Indeed, despite Richard Florida’s focus on innovation, one reason that High Speed Rail looms so large in his vision of the new 21st century is that in High Speed Rail, the essential technical innovations required to allow us to start building have already been made, and there is very little social innovation required. Florida is, in other words, projecting an existing technology into the future.
In local transport, more social innovation is required to reach the point of painting a compelling grand sweeping vision of how we will get from our current, obsolete, system to one that will meet the needs of our new century. So, although this is a more important challenge for our day to day standard of living in 2020 or 2050 … it is a far less question to consider for those who specialize in painting grand sweeping visions.
And the idea that we will simply abandon making things that do useful things is a fantasy from the twilight of the Age of the Automobile. It rests on the neo-mercantelist strategy of China and others to accept lower terms of trade in return for being allowed to export potential unemployment to the US. The credit creation required to maintain a discounted ¥RMB to US$ exchange rate has been an important part of the credit creation that has been papering over the fading income-generating capacity of the post-WWII Growth Economy.
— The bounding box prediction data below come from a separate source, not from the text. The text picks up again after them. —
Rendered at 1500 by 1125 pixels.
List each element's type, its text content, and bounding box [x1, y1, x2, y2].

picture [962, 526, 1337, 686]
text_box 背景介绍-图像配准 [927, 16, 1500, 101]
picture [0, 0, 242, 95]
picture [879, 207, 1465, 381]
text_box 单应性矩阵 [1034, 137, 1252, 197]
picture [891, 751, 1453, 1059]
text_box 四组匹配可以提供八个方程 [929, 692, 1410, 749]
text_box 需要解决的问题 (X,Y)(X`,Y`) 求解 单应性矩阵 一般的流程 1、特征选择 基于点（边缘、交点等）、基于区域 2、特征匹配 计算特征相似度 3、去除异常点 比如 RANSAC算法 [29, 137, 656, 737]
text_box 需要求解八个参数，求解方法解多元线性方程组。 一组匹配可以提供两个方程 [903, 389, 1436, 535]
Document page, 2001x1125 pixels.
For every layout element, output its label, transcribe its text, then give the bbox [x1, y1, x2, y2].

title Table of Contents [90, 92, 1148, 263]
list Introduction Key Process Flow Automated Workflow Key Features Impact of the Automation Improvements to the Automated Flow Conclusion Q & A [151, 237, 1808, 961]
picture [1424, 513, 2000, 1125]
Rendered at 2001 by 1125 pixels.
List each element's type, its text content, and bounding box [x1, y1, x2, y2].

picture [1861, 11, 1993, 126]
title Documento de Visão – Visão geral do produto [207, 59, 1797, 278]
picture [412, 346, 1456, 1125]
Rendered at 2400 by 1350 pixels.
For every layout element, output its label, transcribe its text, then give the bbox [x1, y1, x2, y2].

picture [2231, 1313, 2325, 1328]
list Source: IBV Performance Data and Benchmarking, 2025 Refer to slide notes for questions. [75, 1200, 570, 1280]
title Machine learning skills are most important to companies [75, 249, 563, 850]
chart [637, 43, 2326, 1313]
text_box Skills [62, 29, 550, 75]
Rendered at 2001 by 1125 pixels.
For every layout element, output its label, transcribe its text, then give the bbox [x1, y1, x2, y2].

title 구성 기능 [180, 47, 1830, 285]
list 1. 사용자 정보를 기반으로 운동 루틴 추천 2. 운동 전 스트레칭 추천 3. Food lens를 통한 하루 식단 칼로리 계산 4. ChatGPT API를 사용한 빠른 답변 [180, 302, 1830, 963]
However, this is also an imbalanced and ultimately unsustainable process. In a sustainable system, our standard of living will depend not on the creation of credit in China, but in the creation of goods and services of value to our own economy and to potential trade partners overseas. Pre-emptively hobbling our capacity to produce valuable products by continuing to engage in aggressive de-industrialization is the path towar being a poorer nation in the future than we need to be.